Department of Health Systems Management, Rush University, Chicago, IL, United States of America.
RUSH BMO Institute for Health Equity, Rush University, Chicago, IL, United States of America.
PLoS One. 2024 Oct 14;19(10):e0309159. doi: 10.1371/journal.pone.0309159. eCollection 2024.
Although studies have evaluated the hospital cost of care associated with treating patients with COVID-19, there are no studies that compare the hospital cost of care among racial and ethnic groups based on detailed cost accounting data. The aims of this study were to provide a detailed description of the hospital costs of COVID-19 based on individual resources during the hospital stay and standardized costs that do not rely on inflation adjustment and evaluate the extent to which hospital total cost of care for patients with COVID-19 differs by race and ethnicity.
This study used electronic medical record data from an urban academic medical center in Chicago, Illinois USA. Hospital cost of care was calculated using accounting data representing the cost of the resources used to the hospital (i.e., cost to the hospital, not payments). A multivariable generalized linear model with a log link function and inverse gaussian distribution family was used to calculate the average marginal effect (AME) for Black, White, and Hispanic patients. A second regression model further compared Hispanic patients by preferred language (English versus Spanish).

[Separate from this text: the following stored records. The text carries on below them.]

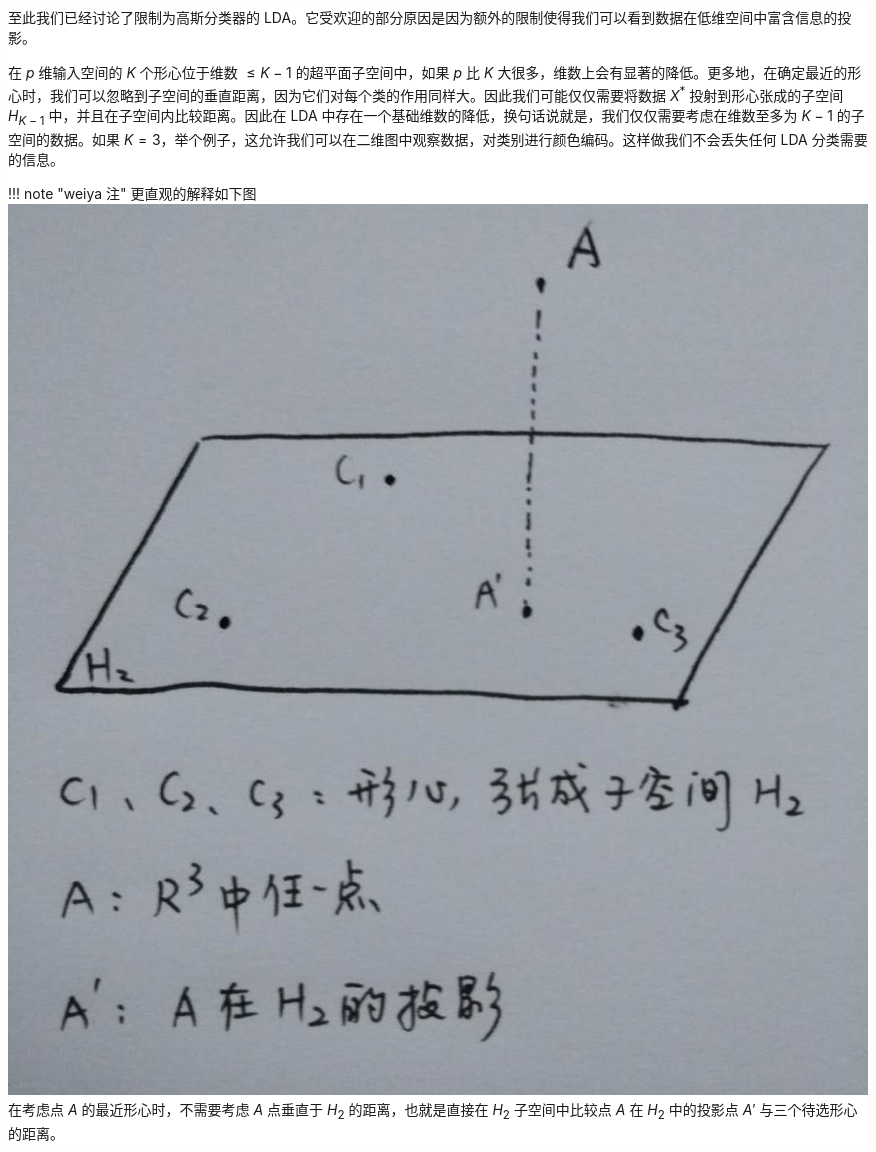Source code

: 至此我们已经讨论了限制为高斯分类器的 LDA。它受欢迎的部分原因是因为额外的限制使得我们可以看到数据在低维空间中富含信息的投影。

在 $p$ 维输入空间的 $K$ 个形心位于维数 $\le K-1$ 的超平面子空间中，如果 $p$ 比 $K$ 大很多，维数上会有显著的降低。更多地，在确定最近的形心时，我们可以忽略到子空间的垂直距离，因为它们对每个类的作用同样大。因此我们可能仅仅需要将数据 $X^*$ 投射到形心张成的子空间 $H_{K-1}$ 中，并且在子空间内比较距离。因此在 LDA 中存在一个基础维数的降低，换句话说就是，我们仅仅需要考虑在维数至多为 $K-1$ 的子空间的数据。如果 $K=3$，举个例子，这允许我们可以在二维图中观察数据，对类别进行颜色编码。这样做我们不会丢失任何 LDA 分类需要的信息。

!!! note "weiya 注"
    更直观的解释如下图
    ![](../img/04/note4.1.jpg)
    在考虑点 $A$ 的最近形心时，不需要考虑 $A$ 点垂直于 $H_2$ 的距离，也就是直接在 $H_2$ 子空间中比较点 $A$ 在 $H_2$ 中的投影点 $A'$ 与三个待选形心的距离。
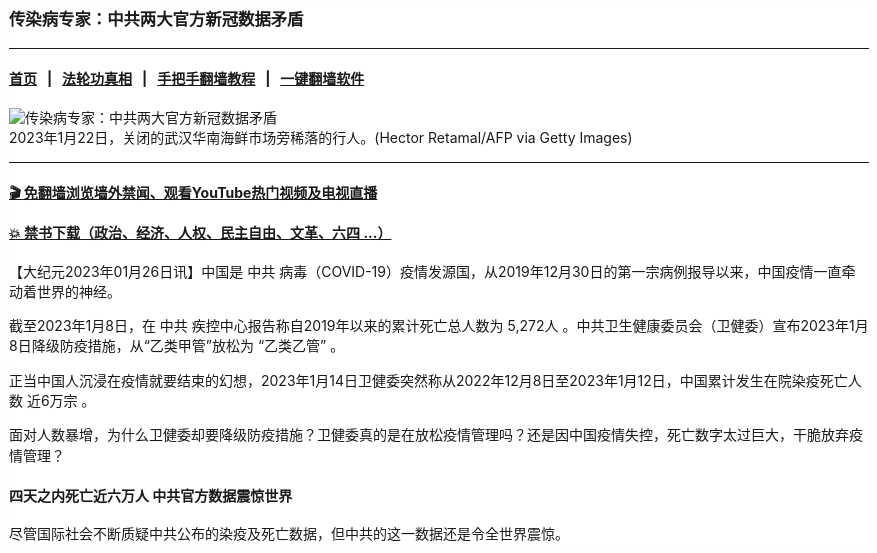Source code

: ### 传染病专家：中共两大官方新冠数据矛盾
------------------------

#### [首页](https://github.com/gfw-breaker/banned-news3/blob/master/README.md) &nbsp;&nbsp;|&nbsp;&nbsp; [法轮功真相](https://github.com/begood0513/basic/blob/master/README.md)  &nbsp;&nbsp;|&nbsp;&nbsp; [手把手翻墙教程](https://github.com/gfw-breaker/guides/wiki)  &nbsp;&nbsp;|&nbsp;&nbsp; [一键翻墙软件](https://github.com/gfw-breaker/nogfw/blob/master/README.md)  



<div><img alt="传染病专家：中共两大官方新冠数据矛盾" class="attachment-djy_600_400 size-djy_600_400 wp-post-image" src="https://i.epochtimes.com/assets/uploads/2023/01/id13916192-GettyImages-1246441686-600x400.jpg"/>
<div class="caption">
 2023年1月22日，关闭的武汉华南海鲜市场旁稀落的行人。(Hector Retamal/AFP via Getty Images)
</div></div><hr/>

#### [ 🎬  免翻墙浏览墙外禁闻、观看YouTube热门视频及电视直播](https://github.com/gfw-breaker/HelloWorld)

#### [ 💥  禁书下载（政治、经济、人权、民主自由、文革、六四 ...）](https://github.com/gfw-breaker/books/blob/master/README.md)

<div><p>
 【大纪元2023年01月26日讯】中国是
 <ok href="https://www.epochtimes.com/gb/tag/%E4%B8%AD%E5%85%B1.html">
  中共
 </ok>
 病毒（COVID-19）疫情发源国，从2019年12月30日的第一宗病例报导以来，中国疫情一直牵动着世界的神经。
</p>
<p>
 截至2023年1月8日，在
 <ok href="https://www.epochtimes.com/gb/tag/%E4%B8%AD%E5%85%B1.html">
  中共
 </ok>
 疾控中心报告称自2019年以来的累计死亡总人数为
 <ok href="https://m.chinacdc.cn/jkzt/crb/yl/hrb_11806/jszl/202301/t20230109_263283.html" rel="noopener noreferrer" target="_blank">
  5,272人
 </ok>
 。中共卫生健康委员会（卫健委）宣布2023年1月8日降级防疫措施，从“乙类甲管”放松为
 <ok href="http://www.nhc.gov.cn/cms-search/xxgk/getManuscriptXxgk.htm?id=6bbb3d534e3c49f992f9eaa5a45fc7a2" rel="noopener noreferrer" target="_blank">
  “乙类乙管”
 </ok>
 。
</p>
<p>
 正当中国人沉浸在疫情就要结束的幻想，2023年1月14日卫健委突然称从2022年12月8日至2023年1月12日，中国累计发生在院染疫死亡人数
 <ok href="http://www.nhc.gov.cn/cms-search/xxgk/getManuscriptXxgk.htm?id=a68301ee500b436b989ec5be2a35cad2" rel="noopener noreferrer" target="_blank">
  近6万宗
 </ok>
 。
</p>
<p>
 面对人数暴增，为什么卫健委却要降级防疫措施？卫健委真的是在放松疫情管理吗？还是因中国疫情失控，死亡数字太过巨大，干脆放弃疫情管理？
</p>
<h4>
 四天之内死亡近六万人 中共官方数据震惊世界
</h4>
<p>
 尽管国际社会不断质疑中共公布的染疫及死亡数据，但中共的这一数据还是令全世界震惊。
</p>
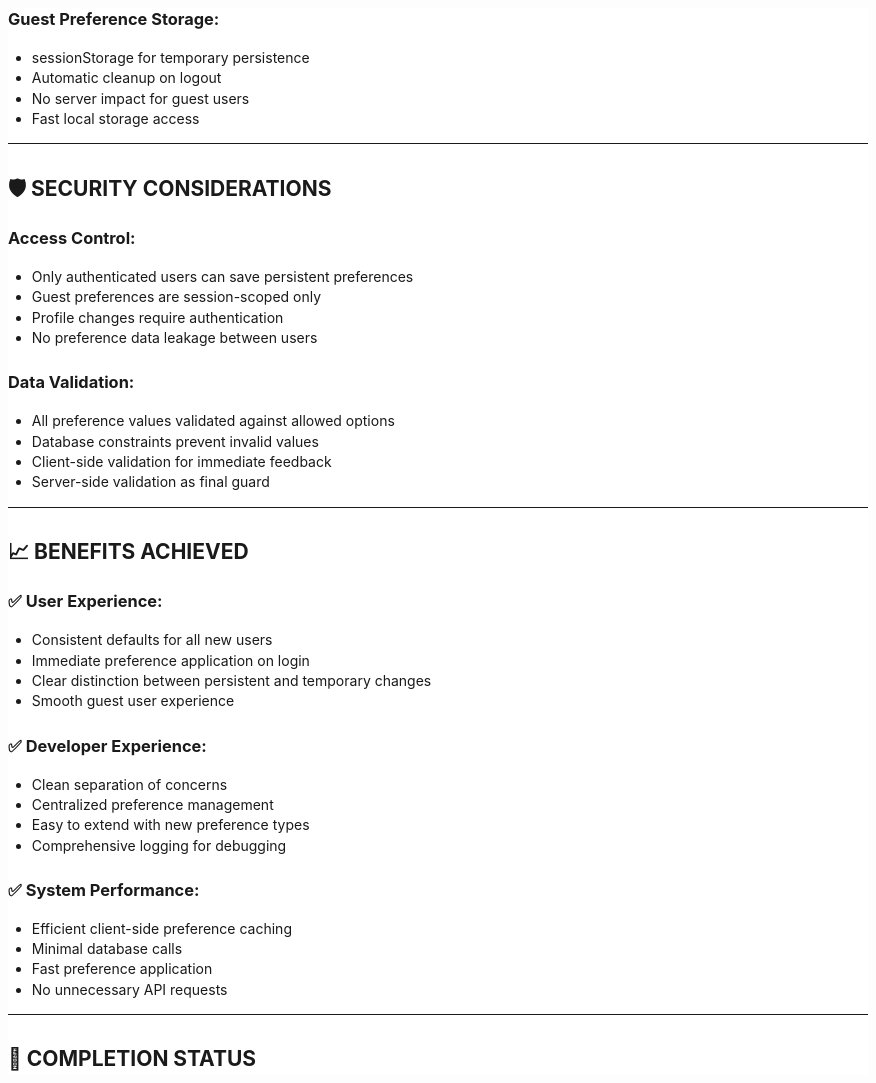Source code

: ### **Guest Preference Storage:**
- sessionStorage for temporary persistence
- Automatic cleanup on logout
- No server impact for guest users
- Fast local storage access

---

## 🛡️ **SECURITY CONSIDERATIONS**

### **Access Control:**
- Only authenticated users can save persistent preferences
- Guest preferences are session-scoped only
- Profile changes require authentication
- No preference data leakage between users

### **Data Validation:**
- All preference values validated against allowed options
- Database constraints prevent invalid values
- Client-side validation for immediate feedback
- Server-side validation as final guard

---

## 📈 **BENEFITS ACHIEVED**

### **✅ User Experience:**
- Consistent defaults for all new users
- Immediate preference application on login
- Clear distinction between persistent and temporary changes
- Smooth guest user experience

### **✅ Developer Experience:**
- Clean separation of concerns
- Centralized preference management
- Easy to extend with new preference types
- Comprehensive logging for debugging

### **✅ System Performance:**
- Efficient client-side preference caching
- Minimal database calls
- Fast preference application
- No unnecessary API requests

---

## 🎯 **COMPLETION STATUS**

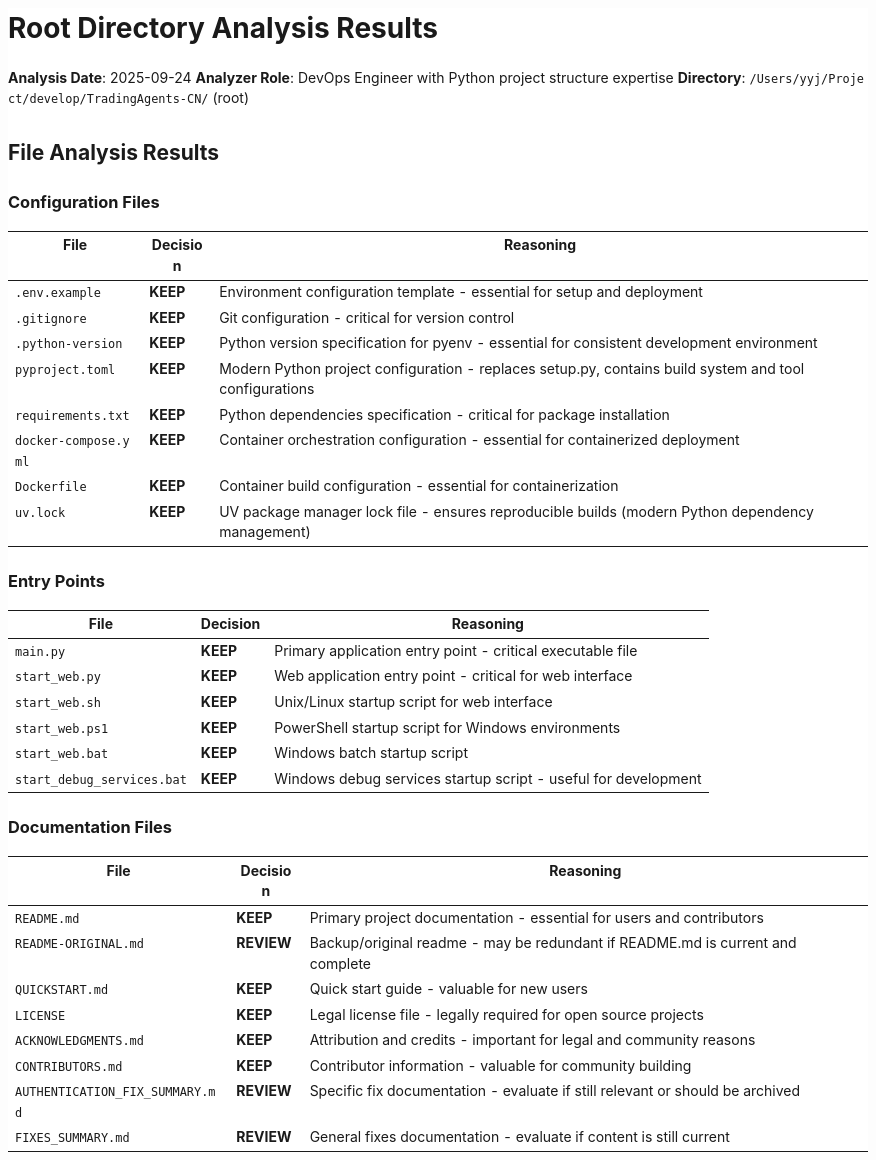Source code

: # Root Directory Analysis Results

**Analysis Date**: 2025-09-24
**Analyzer Role**: DevOps Engineer with Python project structure expertise
**Directory**: `/Users/yyj/Project/develop/TradingAgents-CN/` (root)

## File Analysis Results

### Configuration Files

| File | Decision | Reasoning |
|------|----------|-----------|
| `.env.example` | **KEEP** | Environment configuration template - essential for setup and deployment |
| `.gitignore` | **KEEP** | Git configuration - critical for version control |
| `.python-version` | **KEEP** | Python version specification for pyenv - essential for consistent development environment |
| `pyproject.toml` | **KEEP** | Modern Python project configuration - replaces setup.py, contains build system and tool configurations |
| `requirements.txt` | **KEEP** | Python dependencies specification - critical for package installation |
| `docker-compose.yml` | **KEEP** | Container orchestration configuration - essential for containerized deployment |
| `Dockerfile` | **KEEP** | Container build configuration - essential for containerization |
| `uv.lock` | **KEEP** | UV package manager lock file - ensures reproducible builds (modern Python dependency management) |

### Entry Points

| File | Decision | Reasoning |
|------|----------|-----------|
| `main.py` | **KEEP** | Primary application entry point - critical executable file |
| `start_web.py` | **KEEP** | Web application entry point - critical for web interface |
| `start_web.sh` | **KEEP** | Unix/Linux startup script for web interface |
| `start_web.ps1` | **KEEP** | PowerShell startup script for Windows environments |
| `start_web.bat` | **KEEP** | Windows batch startup script |
| `start_debug_services.bat` | **KEEP** | Windows debug services startup script - useful for development |

### Documentation Files

| File | Decision | Reasoning |
|------|----------|-----------|
| `README.md` | **KEEP** | Primary project documentation - essential for users and contributors |
| `README-ORIGINAL.md` | **REVIEW** | Backup/original readme - may be redundant if README.md is current and complete |
| `QUICKSTART.md` | **KEEP** | Quick start guide - valuable for new users |
| `LICENSE` | **KEEP** | Legal license file - legally required for open source projects |
| `ACKNOWLEDGMENTS.md` | **KEEP** | Attribution and credits - important for legal and community reasons |
| `CONTRIBUTORS.md` | **KEEP** | Contributor information - valuable for community building |
| `AUTHENTICATION_FIX_SUMMARY.md` | **REVIEW** | Specific fix documentation - evaluate if still relevant or should be archived |
| `FIXES_SUMMARY.md` | **REVIEW** | General fixes documentation - evaluate if content is still current |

In our sample of 1,853 patients, the average adjusted cost of care was significantly lower for Black compared to White patients (AME = -$5,606; 95% confidence interval (CI), -$10,711 to -$501), and Hispanic patients had higher cost of care compared to White patients (AME = $8,539, 95% CI, $3,963 to $13,115). In addition, Hispanic patients who preferred Spanish had significantly higher cost than Hispanic patients who preferred English (AME = $11,866; 95% CI $5,302 to $18,431).
Total cost of care takes into account both the intensity of the treatment as well as the duration of the hospital stay. Thus, policy makers and health systems can use cost of care as a proxy for severity, especially when looking at the disparities among different race and ethnicity groups.
尽管已有研究评估了与治疗 COVID-19 患者相关的护理医院成本,但尚无研究根据详细的成本核算数据比较不同种族和族裔群体的护理医院成本。本研究旨在根据患者住院期间的个体资源提供 COVID-19 医院成本的详细描述,并提供不依赖于通胀调整的标准化成本,并评估 COVID-19 患者的护理总成本在多大程度上因种族和族裔而异。
本研究使用了来自美国伊利诺伊州芝加哥市的一家城市学术医疗中心的电子病历数据。使用代表医院使用资源成本的会计数据(即医院成本,而非付款)来计算护理成本。采用具有对数链接函数和逆高斯分布族的多变量广义线性模型,计算黑种人、白种人和西班牙裔患者的平均边际效应(AME)。第二个回归模型进一步比较了讲西班牙语和讲英语的西班牙裔患者。
在我们的 1853 名患者样本中,与白种人患者相比,黑种人患者的护理成本调整后平均值明显更低(AME=-$5606;95%置信区间(CI),-$10711 至 -$501),西班牙裔患者的护理成本明显高于白种人患者(AME=$8539;95%CI,$3963 至 $13115)。此外,与讲英语的西班牙裔患者相比,讲西班牙语的西班牙裔患者的成本明显更高(AME=$11866;95%CI,$5302 至 $18431)。
总成本既考虑了治疗的强度,又考虑了住院时间的长短。因此,政策制定者和医疗系统可以将护理成本作为严重程度的代理指标,尤其是在研究不同种族和族裔群体之间的差异时。